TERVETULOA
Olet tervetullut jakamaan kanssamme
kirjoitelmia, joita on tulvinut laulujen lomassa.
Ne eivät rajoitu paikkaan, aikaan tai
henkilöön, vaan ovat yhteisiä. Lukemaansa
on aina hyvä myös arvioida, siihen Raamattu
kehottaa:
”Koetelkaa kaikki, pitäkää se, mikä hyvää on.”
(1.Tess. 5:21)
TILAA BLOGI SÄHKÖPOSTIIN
========================
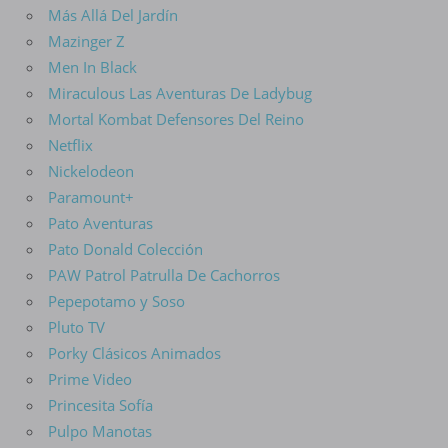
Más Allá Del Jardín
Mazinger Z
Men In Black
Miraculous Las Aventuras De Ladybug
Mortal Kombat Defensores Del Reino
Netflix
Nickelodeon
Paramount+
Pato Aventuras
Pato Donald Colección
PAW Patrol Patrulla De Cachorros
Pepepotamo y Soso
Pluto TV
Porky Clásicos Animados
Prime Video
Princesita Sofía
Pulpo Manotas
========================
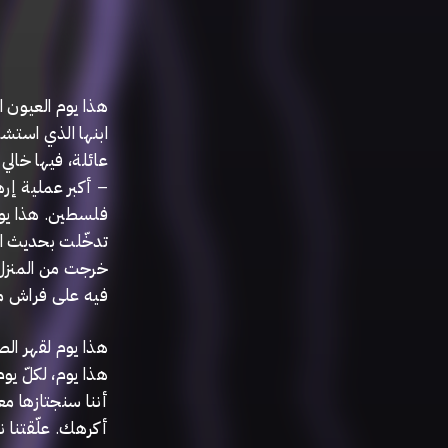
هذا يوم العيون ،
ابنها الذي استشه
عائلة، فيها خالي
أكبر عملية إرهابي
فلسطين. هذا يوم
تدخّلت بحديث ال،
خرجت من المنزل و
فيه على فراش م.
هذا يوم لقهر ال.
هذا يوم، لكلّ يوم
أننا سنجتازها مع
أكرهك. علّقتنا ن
========================
Consigne: Recopiez à l'identique, s'il vous plaît, les lignes allant de celle qui contient « Más Allá Del Jardín » jusqu'à celle qui contient « Pulpo Manotas », celle-ci comprise.

Résultat ci-dessous:
Más Allá Del Jardín
Mazinger Z
Men In Black
Miraculous Las Aventuras De Ladybug
Mortal Kombat Defensores Del Reino
Netflix
Nickelodeon
Paramount+
Pato Aventuras
Pato Donald Colección
PAW Patrol Patrulla De Cachorros
Pepepotamo y Soso
Pluto TV
Porky Clásicos Animados
Prime Video
Princesita Sofía
Pulpo Manotas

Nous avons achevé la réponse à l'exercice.